═════ DATA SUPPLIED

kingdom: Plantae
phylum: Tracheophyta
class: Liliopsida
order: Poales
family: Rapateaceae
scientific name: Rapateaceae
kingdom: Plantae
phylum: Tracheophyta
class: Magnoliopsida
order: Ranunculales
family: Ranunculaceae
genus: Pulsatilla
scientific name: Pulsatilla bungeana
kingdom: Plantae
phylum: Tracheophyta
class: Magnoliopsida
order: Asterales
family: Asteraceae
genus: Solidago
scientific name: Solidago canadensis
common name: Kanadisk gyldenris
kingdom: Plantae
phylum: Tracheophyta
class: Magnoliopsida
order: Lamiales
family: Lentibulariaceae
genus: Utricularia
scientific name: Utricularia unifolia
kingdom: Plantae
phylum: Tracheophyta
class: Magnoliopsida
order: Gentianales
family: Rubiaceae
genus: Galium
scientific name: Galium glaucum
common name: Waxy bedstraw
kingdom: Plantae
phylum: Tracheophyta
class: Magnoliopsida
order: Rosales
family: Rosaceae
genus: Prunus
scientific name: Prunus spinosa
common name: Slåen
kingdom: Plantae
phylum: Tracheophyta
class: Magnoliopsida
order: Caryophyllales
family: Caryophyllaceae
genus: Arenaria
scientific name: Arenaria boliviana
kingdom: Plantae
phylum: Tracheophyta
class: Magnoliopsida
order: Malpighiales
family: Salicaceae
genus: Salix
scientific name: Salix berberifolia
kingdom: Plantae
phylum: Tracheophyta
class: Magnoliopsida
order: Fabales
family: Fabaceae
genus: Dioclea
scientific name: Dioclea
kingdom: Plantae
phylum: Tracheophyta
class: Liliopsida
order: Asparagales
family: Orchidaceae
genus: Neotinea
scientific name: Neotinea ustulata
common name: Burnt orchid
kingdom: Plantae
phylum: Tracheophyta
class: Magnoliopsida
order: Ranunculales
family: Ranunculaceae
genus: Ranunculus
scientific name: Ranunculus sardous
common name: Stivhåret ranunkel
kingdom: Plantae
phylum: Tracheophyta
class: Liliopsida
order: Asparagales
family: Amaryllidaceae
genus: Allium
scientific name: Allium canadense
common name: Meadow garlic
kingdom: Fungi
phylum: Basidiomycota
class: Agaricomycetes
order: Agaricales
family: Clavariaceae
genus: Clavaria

══════════

### EXERCISE
Render as a numbered list the lines above, starting with the line that contains "family: Orchidaceae" and running through the final line, inclusive, and omit any blank lines.

### TASK OUTPUT
1. family: Orchidaceae
2. genus: Neotinea
3. scientific name: Neotinea ustulata
4. common name: Burnt orchid
5. kingdom: Plantae
6. phylum: Tracheophyta
7. class: Magnoliopsida
8. order: Ranunculales
9. family: Ranunculaceae
10. genus: Ranunculus
11. scientific name: Ranunculus sardous
12. common name: Stivhåret ranunkel
13. kingdom: Plantae
14. phylum: Tracheophyta
15. class: Liliopsida
16. order: Asparagales
17. family: Amaryllidaceae
18. genus: Allium
19. scientific name: Allium canadense
20. common name: Meadow garlic
21. kingdom: Fungi
22. phylum: Basidiomycota
23. class: Agaricomycetes
24. order: Agaricales
25. family: Clavariaceae
26. genus: Clavaria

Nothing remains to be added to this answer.